**PROBLÈME À RÉSOUDRE:** Comptez les lignes ci-dessous qui contiennent la chaîne « para ». Indiquez uniquement ce nombre.

◇ ◇ ◇ ◇ ◇ ◇ ◇

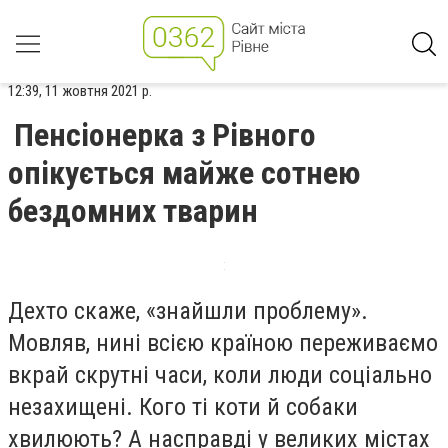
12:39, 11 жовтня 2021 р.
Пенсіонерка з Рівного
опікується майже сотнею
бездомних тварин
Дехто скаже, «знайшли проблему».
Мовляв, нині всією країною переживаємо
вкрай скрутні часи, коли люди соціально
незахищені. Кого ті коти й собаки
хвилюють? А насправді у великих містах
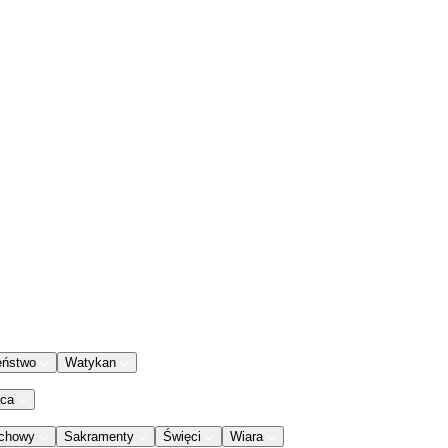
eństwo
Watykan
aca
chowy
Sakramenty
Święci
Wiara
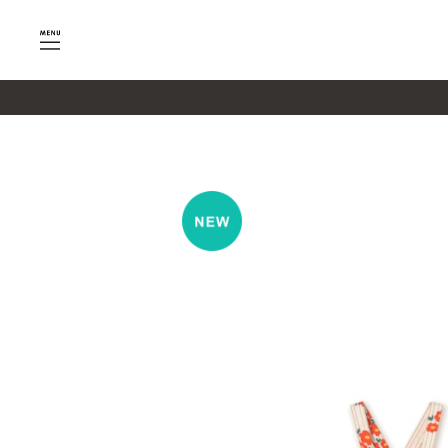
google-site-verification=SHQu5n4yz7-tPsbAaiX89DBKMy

◇ ◇ ◇ ◇ ◇ ◇ ◇

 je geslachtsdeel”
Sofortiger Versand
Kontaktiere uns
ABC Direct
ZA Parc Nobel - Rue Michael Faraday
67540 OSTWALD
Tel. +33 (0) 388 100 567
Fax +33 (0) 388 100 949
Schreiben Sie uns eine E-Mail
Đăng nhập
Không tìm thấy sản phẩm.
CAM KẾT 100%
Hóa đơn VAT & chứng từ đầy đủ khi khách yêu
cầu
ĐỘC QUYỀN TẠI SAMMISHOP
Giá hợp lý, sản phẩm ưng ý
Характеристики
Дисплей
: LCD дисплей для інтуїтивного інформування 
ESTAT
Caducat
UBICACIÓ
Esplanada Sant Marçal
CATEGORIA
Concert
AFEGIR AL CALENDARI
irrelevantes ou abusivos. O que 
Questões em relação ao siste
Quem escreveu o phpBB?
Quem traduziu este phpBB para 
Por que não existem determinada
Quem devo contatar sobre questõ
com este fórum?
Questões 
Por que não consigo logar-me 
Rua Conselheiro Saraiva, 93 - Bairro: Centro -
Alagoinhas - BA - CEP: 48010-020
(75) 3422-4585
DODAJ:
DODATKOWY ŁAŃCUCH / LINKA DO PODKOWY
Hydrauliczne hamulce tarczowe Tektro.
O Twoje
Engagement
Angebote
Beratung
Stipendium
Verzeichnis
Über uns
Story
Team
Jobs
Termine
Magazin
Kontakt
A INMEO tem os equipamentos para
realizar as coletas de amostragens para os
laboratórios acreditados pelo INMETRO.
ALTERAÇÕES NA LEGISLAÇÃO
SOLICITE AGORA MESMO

◇ ◇ ◇ ◇ ◇ ◇ ◇

**SOLUTION:** 3